«Dans une tête d’épingle, il n’y a pas moins de huit sextillions d’atomes, soit huit mille milliards de milliards, et ces atomes sont séparés les uns des autres par des distances considérablement plus grandes que leurs dimensions, ces dimensions étant d’ailleurs invisibles même au plus puissant microscope. Si l’on voulait compter le nombre de ces atomes contenus dans une tête d’épingle, en en détachant par la pensée un milliard par seconde, il faudrait continuer cette opération pendant deux cent cinquante-trois mille ans pour achever l’énumération.
«Dans une goutte d’eau, dans une tête d’épingle, il y a incomparablement plus d’atomes que d’étoiles dans tout le ciel connu des astronomes armés de leurs plus puissants télescopes.
«Qui soutient la Terre dans le vide éternel, le Soleil et tous les astres de l’univers? Qui soutient cette longue solive en fer jetée entre deux murs et sur laquelle on va bâtir plusieurs étages? Qui soutient la forme de tous les corps? La Force.
«L’univers, les choses et les êtres, tout ce que nous voyons est formé d’atomes invisibles et impondérables. L’univers est un dynamisme. Dieu, c’est l’âme universelle: in eo vivimus, moremur et sumus.

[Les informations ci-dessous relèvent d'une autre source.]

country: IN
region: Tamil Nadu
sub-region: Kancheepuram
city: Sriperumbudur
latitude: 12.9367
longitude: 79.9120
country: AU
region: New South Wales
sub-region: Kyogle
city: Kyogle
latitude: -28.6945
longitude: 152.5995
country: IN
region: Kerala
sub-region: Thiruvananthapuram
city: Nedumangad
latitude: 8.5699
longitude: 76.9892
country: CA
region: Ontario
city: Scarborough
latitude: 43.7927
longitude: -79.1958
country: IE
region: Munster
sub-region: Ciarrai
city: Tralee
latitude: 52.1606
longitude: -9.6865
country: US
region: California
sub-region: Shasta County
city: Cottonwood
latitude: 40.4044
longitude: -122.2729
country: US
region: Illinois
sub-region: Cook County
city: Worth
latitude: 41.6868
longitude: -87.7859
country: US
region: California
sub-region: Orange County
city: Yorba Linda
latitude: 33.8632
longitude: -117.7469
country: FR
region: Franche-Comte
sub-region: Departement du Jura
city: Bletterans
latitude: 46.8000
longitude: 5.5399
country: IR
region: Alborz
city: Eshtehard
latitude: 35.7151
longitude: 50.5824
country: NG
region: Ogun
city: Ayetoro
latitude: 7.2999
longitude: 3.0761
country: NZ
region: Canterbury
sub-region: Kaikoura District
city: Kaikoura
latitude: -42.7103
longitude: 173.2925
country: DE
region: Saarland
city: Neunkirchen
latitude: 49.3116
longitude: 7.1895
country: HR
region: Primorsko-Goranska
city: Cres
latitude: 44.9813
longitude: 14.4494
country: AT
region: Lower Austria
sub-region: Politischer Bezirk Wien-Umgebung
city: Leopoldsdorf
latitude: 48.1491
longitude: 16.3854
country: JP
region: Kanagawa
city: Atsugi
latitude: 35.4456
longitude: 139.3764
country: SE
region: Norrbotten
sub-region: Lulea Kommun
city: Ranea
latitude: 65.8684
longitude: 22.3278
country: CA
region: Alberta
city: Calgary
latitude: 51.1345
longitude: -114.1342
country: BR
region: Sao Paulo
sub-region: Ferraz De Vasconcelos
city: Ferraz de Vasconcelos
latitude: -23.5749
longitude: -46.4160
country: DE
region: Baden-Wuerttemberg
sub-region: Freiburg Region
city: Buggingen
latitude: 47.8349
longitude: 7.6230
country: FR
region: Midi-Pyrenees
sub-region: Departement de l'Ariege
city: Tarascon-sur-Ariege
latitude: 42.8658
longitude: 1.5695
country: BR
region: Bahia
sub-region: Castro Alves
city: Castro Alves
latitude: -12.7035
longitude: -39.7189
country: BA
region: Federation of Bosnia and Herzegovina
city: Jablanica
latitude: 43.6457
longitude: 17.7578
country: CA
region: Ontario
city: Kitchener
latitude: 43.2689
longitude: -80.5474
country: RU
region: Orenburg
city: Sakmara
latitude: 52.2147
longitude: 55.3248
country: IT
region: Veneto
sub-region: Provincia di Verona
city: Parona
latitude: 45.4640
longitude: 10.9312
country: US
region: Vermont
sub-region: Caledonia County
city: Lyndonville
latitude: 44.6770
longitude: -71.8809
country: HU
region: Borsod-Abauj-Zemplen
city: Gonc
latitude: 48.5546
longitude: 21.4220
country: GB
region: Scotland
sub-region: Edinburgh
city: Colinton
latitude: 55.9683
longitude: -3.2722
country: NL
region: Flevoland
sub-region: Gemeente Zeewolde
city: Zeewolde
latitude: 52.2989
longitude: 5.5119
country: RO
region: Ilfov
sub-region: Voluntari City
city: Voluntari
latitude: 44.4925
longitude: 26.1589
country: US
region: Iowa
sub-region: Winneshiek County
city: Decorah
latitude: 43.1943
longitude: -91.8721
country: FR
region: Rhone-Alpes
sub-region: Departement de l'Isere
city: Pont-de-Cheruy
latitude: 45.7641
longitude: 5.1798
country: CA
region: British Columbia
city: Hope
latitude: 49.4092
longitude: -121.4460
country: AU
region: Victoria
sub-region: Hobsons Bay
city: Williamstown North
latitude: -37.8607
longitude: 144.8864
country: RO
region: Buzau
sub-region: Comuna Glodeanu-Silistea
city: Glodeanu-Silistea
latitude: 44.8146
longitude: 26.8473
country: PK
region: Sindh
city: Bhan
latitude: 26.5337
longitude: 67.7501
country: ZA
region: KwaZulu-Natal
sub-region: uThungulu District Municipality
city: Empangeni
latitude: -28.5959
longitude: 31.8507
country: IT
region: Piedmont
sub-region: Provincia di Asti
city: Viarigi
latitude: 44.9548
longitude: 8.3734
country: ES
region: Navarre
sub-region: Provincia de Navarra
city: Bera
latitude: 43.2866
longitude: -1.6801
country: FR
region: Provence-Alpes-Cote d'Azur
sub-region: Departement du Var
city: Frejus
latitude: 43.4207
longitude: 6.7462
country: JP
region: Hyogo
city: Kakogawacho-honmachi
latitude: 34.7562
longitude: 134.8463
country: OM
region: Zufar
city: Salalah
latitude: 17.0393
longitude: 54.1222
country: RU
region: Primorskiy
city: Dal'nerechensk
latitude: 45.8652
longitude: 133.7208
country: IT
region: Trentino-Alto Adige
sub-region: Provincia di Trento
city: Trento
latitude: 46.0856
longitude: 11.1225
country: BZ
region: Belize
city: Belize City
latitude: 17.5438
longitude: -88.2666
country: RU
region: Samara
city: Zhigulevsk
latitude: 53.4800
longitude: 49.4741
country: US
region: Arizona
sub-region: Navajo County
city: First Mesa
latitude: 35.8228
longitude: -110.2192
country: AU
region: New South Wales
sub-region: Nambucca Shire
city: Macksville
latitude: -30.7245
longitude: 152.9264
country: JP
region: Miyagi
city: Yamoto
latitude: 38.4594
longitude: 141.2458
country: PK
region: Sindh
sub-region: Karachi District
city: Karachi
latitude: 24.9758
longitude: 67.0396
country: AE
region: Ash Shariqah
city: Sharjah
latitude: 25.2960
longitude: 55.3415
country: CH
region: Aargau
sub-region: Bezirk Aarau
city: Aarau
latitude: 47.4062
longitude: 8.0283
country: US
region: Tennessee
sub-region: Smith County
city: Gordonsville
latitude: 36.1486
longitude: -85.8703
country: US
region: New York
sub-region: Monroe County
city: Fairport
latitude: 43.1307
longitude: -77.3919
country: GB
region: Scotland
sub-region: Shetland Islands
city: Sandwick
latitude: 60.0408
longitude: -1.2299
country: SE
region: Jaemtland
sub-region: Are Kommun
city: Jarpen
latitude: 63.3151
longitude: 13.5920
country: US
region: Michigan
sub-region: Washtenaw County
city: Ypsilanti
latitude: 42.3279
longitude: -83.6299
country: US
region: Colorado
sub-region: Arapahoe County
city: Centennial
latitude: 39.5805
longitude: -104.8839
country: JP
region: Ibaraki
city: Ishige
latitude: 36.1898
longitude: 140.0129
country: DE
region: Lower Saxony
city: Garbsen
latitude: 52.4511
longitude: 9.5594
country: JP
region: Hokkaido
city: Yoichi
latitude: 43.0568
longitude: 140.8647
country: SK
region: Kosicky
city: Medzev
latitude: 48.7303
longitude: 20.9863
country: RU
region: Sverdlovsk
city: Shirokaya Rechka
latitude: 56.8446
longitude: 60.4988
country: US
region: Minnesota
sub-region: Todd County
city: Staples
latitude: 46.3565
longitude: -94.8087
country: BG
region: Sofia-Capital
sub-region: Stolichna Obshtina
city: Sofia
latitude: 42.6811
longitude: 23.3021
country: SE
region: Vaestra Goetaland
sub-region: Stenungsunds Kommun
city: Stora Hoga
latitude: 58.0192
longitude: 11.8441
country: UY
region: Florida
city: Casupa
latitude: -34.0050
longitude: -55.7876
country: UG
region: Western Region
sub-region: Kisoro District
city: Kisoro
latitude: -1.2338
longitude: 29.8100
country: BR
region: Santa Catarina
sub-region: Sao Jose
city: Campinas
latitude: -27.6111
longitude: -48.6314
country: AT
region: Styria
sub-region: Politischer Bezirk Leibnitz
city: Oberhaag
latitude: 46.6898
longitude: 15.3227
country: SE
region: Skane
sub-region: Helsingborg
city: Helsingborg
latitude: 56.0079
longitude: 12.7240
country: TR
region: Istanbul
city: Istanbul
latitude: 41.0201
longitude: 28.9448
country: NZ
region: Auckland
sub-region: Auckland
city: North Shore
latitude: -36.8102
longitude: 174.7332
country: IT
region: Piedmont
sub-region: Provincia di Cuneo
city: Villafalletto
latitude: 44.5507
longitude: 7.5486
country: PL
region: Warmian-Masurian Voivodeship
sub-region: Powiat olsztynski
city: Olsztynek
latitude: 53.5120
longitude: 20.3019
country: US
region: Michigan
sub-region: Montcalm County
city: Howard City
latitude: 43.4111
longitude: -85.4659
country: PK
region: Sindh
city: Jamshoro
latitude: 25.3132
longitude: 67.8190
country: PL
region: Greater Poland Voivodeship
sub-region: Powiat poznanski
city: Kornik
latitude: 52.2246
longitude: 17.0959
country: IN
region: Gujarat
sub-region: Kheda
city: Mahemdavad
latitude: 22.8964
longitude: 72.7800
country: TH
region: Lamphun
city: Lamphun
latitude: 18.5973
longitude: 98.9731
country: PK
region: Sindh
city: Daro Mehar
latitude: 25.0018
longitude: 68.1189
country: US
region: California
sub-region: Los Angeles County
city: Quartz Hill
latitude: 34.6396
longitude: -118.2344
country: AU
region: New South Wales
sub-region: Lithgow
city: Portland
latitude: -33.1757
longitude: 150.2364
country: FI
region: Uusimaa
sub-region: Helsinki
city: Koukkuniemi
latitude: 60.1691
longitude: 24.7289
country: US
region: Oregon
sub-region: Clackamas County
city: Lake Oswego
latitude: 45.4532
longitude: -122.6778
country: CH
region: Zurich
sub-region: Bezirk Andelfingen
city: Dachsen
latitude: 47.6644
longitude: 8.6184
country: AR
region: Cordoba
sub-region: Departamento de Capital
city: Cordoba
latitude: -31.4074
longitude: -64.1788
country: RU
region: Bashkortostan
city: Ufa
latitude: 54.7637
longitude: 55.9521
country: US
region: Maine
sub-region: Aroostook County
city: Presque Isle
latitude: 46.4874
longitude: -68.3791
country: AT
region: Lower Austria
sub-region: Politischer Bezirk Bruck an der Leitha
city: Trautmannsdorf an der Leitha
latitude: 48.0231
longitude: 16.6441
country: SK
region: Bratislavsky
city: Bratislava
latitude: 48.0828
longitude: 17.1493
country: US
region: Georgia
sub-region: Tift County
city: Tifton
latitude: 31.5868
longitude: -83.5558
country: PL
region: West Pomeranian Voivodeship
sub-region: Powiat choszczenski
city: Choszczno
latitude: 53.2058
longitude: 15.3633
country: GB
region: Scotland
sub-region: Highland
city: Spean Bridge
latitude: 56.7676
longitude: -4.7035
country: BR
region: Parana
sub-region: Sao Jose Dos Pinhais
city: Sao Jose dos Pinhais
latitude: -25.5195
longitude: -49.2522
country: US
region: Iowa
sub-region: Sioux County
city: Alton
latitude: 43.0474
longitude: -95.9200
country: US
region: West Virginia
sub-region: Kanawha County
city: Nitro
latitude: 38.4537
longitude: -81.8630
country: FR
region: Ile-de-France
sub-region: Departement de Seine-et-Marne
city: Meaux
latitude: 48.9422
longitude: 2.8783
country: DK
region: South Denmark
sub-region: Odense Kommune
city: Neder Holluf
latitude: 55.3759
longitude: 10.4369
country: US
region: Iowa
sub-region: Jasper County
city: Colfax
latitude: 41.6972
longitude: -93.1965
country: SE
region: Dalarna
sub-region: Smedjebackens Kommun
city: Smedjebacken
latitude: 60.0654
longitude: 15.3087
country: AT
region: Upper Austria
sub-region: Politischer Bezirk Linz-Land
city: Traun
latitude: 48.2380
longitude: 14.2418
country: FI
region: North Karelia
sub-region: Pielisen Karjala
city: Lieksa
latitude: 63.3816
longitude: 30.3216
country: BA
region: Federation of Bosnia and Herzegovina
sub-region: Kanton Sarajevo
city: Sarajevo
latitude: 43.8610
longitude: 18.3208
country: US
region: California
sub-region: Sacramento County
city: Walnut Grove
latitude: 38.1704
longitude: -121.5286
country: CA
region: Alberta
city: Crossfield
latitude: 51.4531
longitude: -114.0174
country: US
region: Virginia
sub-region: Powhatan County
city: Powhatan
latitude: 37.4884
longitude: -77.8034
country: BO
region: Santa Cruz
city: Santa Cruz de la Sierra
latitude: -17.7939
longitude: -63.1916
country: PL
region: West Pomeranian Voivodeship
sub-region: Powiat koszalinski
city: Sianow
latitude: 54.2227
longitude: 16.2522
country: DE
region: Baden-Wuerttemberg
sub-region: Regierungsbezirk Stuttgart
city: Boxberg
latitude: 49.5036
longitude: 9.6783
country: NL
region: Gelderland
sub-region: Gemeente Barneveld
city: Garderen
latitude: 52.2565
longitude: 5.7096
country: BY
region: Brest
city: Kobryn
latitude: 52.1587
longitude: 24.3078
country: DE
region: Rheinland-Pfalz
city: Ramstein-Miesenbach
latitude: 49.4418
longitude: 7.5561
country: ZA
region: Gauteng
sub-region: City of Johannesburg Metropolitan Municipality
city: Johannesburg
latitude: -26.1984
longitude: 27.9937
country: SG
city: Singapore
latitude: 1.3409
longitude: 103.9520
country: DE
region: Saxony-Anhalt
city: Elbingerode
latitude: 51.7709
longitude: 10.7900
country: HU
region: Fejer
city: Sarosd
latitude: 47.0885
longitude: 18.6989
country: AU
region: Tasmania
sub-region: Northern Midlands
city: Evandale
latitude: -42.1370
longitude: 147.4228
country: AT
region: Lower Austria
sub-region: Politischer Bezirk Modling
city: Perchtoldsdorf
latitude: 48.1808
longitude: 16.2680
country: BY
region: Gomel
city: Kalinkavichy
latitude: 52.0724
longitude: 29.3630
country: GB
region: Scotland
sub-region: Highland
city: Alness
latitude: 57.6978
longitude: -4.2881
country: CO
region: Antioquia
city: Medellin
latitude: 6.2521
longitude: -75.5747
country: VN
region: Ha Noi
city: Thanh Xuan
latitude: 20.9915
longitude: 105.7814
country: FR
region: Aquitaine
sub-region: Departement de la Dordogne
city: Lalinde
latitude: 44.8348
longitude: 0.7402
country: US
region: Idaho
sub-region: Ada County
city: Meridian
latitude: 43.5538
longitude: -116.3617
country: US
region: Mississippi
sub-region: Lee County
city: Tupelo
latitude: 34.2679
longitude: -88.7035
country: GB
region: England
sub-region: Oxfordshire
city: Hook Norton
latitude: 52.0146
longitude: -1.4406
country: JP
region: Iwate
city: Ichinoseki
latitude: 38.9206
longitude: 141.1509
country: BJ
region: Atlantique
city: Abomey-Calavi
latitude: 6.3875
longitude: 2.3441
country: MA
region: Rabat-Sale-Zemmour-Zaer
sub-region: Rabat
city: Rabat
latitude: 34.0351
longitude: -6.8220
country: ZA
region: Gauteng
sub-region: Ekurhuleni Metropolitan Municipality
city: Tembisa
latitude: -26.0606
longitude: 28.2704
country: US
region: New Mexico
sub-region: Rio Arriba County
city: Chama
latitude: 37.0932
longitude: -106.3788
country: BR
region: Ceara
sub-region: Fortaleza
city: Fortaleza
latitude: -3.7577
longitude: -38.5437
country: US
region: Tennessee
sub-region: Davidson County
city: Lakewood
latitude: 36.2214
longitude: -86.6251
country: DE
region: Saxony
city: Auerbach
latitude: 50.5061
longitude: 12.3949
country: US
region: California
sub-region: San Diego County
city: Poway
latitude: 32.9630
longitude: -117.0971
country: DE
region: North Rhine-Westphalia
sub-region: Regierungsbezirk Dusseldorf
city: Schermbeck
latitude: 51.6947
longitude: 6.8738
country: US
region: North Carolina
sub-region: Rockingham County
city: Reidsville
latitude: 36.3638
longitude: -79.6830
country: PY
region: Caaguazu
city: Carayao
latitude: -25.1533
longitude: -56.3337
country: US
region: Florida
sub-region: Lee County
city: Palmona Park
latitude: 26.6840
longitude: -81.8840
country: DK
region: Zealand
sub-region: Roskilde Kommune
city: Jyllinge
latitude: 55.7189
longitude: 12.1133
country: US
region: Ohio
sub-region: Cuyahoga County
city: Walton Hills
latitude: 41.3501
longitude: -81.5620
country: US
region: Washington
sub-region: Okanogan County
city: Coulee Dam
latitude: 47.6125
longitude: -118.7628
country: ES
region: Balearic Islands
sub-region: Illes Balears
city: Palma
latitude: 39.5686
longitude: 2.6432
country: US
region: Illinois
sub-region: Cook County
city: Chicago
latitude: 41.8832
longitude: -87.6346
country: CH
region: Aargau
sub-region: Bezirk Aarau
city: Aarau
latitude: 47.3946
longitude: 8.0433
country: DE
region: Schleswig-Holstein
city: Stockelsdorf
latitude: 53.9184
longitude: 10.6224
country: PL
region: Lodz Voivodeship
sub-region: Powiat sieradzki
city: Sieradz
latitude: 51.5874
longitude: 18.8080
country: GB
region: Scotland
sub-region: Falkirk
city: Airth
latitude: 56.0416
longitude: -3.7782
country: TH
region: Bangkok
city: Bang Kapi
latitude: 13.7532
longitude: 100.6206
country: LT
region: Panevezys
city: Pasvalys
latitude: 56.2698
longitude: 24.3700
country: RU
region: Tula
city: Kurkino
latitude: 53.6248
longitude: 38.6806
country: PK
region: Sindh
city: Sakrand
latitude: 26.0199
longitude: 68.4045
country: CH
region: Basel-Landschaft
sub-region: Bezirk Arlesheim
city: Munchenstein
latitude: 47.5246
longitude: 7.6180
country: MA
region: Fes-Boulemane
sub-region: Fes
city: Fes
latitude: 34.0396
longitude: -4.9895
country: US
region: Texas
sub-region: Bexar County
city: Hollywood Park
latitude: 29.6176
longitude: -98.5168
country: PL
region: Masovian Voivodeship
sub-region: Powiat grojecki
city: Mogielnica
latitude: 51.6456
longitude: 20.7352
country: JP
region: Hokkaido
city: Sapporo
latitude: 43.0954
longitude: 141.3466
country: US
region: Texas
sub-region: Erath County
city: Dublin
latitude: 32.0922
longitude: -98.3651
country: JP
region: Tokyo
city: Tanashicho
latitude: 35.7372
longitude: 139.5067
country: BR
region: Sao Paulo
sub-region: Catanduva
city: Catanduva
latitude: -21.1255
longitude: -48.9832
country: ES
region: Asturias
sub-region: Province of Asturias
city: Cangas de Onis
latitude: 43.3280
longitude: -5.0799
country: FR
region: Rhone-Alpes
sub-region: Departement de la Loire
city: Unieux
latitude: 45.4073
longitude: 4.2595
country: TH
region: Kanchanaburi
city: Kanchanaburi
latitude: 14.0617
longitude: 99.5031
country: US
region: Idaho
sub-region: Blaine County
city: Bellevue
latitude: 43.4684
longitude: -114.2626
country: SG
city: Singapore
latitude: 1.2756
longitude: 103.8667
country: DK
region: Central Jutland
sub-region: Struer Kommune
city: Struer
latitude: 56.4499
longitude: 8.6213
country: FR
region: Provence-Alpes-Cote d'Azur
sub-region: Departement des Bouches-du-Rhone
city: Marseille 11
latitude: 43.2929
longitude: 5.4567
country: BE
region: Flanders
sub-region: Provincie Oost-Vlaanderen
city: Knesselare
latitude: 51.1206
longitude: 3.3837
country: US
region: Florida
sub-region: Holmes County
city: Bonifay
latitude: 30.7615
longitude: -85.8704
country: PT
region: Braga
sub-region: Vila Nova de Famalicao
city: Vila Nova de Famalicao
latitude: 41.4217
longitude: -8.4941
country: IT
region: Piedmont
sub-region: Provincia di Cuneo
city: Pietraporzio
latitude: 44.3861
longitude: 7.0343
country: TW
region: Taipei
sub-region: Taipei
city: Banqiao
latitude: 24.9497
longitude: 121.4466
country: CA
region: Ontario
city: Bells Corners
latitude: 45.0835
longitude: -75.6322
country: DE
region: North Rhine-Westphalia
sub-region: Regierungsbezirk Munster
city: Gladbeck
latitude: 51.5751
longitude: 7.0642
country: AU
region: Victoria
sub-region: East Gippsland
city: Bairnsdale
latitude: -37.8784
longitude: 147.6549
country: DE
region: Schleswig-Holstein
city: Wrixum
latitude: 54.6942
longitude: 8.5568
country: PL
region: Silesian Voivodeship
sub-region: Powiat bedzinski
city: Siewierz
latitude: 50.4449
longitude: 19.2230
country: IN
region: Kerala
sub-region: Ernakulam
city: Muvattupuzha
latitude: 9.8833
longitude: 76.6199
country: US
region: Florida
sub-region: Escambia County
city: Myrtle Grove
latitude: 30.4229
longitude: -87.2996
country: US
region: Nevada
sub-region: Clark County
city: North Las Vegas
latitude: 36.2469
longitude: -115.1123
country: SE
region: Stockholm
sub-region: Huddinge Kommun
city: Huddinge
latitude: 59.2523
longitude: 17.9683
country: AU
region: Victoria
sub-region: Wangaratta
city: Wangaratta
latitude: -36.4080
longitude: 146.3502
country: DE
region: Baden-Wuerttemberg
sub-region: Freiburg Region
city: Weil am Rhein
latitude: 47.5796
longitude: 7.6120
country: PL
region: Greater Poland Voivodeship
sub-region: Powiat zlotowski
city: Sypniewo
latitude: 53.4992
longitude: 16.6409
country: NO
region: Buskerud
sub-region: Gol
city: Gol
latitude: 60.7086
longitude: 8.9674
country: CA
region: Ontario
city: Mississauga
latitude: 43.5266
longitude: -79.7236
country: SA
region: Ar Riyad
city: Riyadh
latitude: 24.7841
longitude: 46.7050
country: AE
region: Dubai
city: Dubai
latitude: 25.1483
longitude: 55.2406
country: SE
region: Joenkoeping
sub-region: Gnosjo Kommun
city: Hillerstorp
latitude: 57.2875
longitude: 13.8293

«Comme l’âme est la force mouvant le corps, l’Être infini est la force mouvant l’univers! La théorie purement mécanique de l’univers reste incomplète pour l’analyste qui pénètre au fond des choses. La volonté humaine est faible, il est vrai, relativement aux forces cosmiques. Cependant, en envoyant un train de Paris à Marseille, un navire de Marseille à Suez, je déplace, librement, une partie infinitésimale de la masse terrestre, et je modifie le cours de la Lune. Aveugles du dix-neuvième siècle, revenez au cygne de Mantoue: Mens agitat molem.
«Si je dissèque la matière, je trouve au fond de tout l’atome invisible: la matière disparaît, s’évanouit en fumée. Si mes yeux avaient la puissance de voir la réalité, ils verraient à travers les murs, formés de molécules séparées, à travers les corps, tourbillons atomiques. Nos yeux de chair ne voient pas ce qui est. C’est avec l’œil de l’esprit qu’il faut voir. Ne nous fions pas à l’unique témoignage de nos sens: il y a autant d’étoiles au-dessus de nos têtes pendant le jour que pendant la nuit.
«Il n’y a dans la nature ni astronomie, ni physique, ni chimie, ni mécanique: ce sont là des méthodes subjectives d’observation. Il n’y a qu’une seule unité. L’infiniment grand est identique à l’infiniment petit. L’espace est infini sans être grand. La durée est éternelle sans être longue. Étoiles et atomes sont un.
«L’unité de l’univers est constituée par la force invisible, impondérable, immatérielle, qui meut les atomes. Si un seul atome cessait d’être mû par la force, l’univers s’arrêterait. La Terre tourne autour du Soleil, le Soleil gravite autour d’un foyer sidéral mobile lui-même; les millions, les milliards de soleils qui peuplent l’univers courent plus vite que les projectiles de la poudre; ces étoiles, qui nous paraissent immobiles, sont des soleils lancés dans le vide éternel à la vitesse de dix, vingt, trente millions de kilomètres par jour, courant tous vers un but ignoré, soleils, planètes, terres, satellites, comètes vagabondes...; le point fixe, le centre de gravité cherché par l’analyste, fuit à mesure qu’on le poursuit et n’existe en réalité nulle part. Les atomes qui constituent les corps se meuvent relativement aussi vite que les étoiles dans le ciel. Le mouvement régit tout, forme tout.
«L’atome lui-même n’est pas une inerte matière. Il est un centre de force.
«Ce qui constitue essentiellement l’être humain, ce qui l’organise, ce n’est point sa substance matérielle, ce n’est ni le protoplasma, ni la cellule, ni ces merveilleuses et fécondes associations du carbone avec l’hydrogène, l’oxygène et l’azote: c’est la Force animique, invisible, immatérielle. C’est elle qui groupe, dirige et retient associées les innombrables molécules qui composent l’admirable harmonie du corps vivant.